* **Exercise passage**:

* * *

Identity theft is growing at the rate of an epidemic. Consumers whose identities are compromised can face financial loss and years of frustrating bureaucratic red tape as they try to straighten out their credit histories.
When the victims are children, the consequences can be even more damaging. And increasingly, children are becoming targets of identity thieves.
Of the more than 255,000 identity theft complaints received in 2005 by the Federal Trade Commission, five percent involved people 18 or younger, an increase from three percent in 2003.
According to a recent study by the Identity Theft Resource Center, based in San Diego, the theft usually takes place early in the childs life. The researchers found that, in 54 percent of the cases, the theft took place before the child was six years old.
The study also found that, while parents or other relatives were the most likely perpetrators, other identity thieves increasingly target children for one simple reason. Its easy to do, and to get away with for long periods of time before discovery.
Most parents today apply for Social Security numbers for their children soon after birth. That single piece of information is all the identity thief needs to establish lines of credit.
Because the child has no other credit history, its unlikely the victim would find out until they become adults, and need to borrow money. They then may discover they have accumulated a mountain of unpaid debt without ever knowing it.
There are a number of things parents can do to prevent their children from becoming identity theft victims:
• Use extreme caution when revealing your child's Social Security number, or providing a photocopy of a birth certificate. Before complying with any request, first question whether it is absolutely necessary. Dont hesitate to ask the party requesting the information exactly how it will be stored and who, if anybody, besides them will have access to the information.
• Dont let anyone in your family carry a Social Security card. Any card with your Social Security number should be left at home, or have the number blacked out.
• Be on the lookout for business mail arriving in your child's name. Pre-approved credit offers should be closely examined, as should any account statements. A collection notice shouldnt regarded as a mistake, but a cause for alarm.
• When children are old enough to use the Internet, stress the need for privacy and password integrity. Discourage the use of a mothers maiden name as a password..
• Perform checks of your child's credit report when you check your own. Federal law gives consumers access to one free credit report every twelve months from each of the three major credit bureaus - Experian, Equifax, and TransUnion.

* * *

* **Exercise data**:
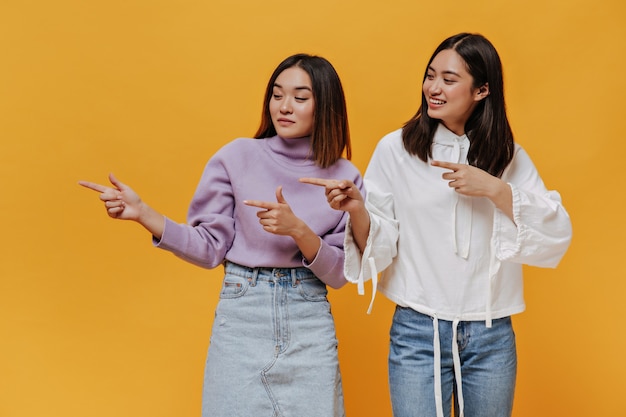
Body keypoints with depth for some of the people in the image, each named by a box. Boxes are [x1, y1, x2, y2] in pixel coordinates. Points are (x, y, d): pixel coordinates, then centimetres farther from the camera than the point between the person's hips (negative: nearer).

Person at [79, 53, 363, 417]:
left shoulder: (345, 177, 1)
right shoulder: (238, 157, -1)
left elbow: (340, 273, -2)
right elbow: (210, 248, -1)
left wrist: (298, 229, -18)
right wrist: (141, 212, -13)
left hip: (310, 326, 1)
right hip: (241, 319, -1)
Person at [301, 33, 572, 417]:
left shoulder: (508, 157, 3)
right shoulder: (396, 149, -3)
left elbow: (558, 237, -5)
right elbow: (377, 247, -3)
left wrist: (495, 189, -16)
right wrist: (357, 209, -23)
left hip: (492, 337, 2)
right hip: (417, 332, -2)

* * *

* **What is needed**: According to the article on child identity theft, what share of the identity theft complaints the Federal Trade Commission received in 2005 involved people 18 or younger?

* **Result for this exercise**: Five percent.